The song "Godmother" uses stems from Jlin and Holly's track "Expand" processed by
a voice transformer network trained to turn Mat's voice into
Holly's voice. The name "Godmother" appeared because I was referred to
(rather androgynously) as Spawn's Göttin or god-parent in
a Swiss article about Spawn. The song has a
music video
made from composite portraits of Jlin and Holly; photos of the ensemble were used to produce Holly's hybrid album cover.
Since it was 2018 and pix2pix was a well-known algorithm that worked well, I tracked
down an open-source pix2pix vocoder called
become-yukarin
which was trained on hours of Vocaloid recordings,
faithfully imitated by the developer, Hiroshiba, who worked to transform their own voice into Hatsune Miku's.
Now that we had some software to try, Holly and Mat came up with a
speech training set with broad phonetic coverage for English, as well as a singing
dataset – the more the merrier.
The neural vocoder works similarly to the official Vocaloid software from Yamaha.

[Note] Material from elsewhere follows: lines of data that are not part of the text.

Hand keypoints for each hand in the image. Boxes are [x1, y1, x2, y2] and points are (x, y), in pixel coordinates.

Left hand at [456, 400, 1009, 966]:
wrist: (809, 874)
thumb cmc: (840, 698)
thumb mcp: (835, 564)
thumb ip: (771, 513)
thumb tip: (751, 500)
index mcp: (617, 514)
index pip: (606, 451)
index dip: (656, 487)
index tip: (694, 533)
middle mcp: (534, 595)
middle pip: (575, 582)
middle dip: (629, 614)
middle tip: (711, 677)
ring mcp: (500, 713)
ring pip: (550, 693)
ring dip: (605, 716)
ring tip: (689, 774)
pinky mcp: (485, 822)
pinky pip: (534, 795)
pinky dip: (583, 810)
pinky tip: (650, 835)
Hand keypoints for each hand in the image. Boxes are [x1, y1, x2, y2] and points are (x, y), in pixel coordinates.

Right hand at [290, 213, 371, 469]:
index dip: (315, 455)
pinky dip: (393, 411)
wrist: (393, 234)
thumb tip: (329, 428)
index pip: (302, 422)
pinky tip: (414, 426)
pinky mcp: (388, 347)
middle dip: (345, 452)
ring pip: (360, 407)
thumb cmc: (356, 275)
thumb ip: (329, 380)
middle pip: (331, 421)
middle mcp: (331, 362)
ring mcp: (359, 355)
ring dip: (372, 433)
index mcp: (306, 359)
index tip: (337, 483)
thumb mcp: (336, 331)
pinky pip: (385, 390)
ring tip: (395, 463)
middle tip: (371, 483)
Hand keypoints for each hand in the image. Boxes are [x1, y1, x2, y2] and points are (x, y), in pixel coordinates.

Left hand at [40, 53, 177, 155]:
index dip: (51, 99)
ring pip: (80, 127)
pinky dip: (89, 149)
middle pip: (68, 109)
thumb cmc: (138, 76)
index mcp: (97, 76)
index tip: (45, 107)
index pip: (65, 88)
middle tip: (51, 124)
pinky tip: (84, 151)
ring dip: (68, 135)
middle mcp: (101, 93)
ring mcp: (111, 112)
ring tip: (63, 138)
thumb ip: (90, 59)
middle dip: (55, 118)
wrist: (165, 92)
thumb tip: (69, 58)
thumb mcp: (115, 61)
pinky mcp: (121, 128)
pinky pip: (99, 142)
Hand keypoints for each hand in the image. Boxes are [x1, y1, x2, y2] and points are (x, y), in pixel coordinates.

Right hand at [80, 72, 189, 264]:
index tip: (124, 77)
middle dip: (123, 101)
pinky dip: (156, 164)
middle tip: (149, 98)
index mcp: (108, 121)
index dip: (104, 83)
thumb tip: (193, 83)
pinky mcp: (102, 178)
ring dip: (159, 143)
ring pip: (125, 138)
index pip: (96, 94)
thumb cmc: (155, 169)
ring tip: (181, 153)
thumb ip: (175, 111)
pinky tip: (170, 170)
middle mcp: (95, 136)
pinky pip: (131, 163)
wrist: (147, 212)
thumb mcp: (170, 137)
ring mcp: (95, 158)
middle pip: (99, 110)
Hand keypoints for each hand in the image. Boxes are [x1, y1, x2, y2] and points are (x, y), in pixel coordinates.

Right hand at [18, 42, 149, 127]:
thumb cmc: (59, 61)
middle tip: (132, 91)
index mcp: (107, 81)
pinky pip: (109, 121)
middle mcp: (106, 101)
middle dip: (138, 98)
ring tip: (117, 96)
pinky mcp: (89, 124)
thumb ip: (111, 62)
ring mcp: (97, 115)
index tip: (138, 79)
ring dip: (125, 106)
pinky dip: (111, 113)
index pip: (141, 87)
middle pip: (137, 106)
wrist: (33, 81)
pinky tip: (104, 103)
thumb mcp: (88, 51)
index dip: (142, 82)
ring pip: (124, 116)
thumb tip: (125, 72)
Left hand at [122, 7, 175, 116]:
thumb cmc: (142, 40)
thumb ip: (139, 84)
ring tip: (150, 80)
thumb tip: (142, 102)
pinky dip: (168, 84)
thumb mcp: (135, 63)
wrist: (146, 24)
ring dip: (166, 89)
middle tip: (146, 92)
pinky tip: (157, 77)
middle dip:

It uses the open-source WORLD vocoder to divide a sound into harmonic and inharmonic
spectra, plus a base frequency f0. It then trains a pix2pix style transfer network
on these components, and then resynthesizes them with WORLD. I experimented with sample rates, test data,
super-resolution, and frequency transfer – the latter being the
most useful, as you could pitch a recording into another register.
I believe most of the texture of Godmother is a result of the vocoder analyzing
features from these unusual drum sounds and resynthesizing them,
although the pix2pix style transfer does make the voices sound more like Holly.
Jlin's drum stems were recorded in stereo, so I processed them individually, resulting in a
lovely stereo field as these insect-like beatboxing voices fly in circles around your head.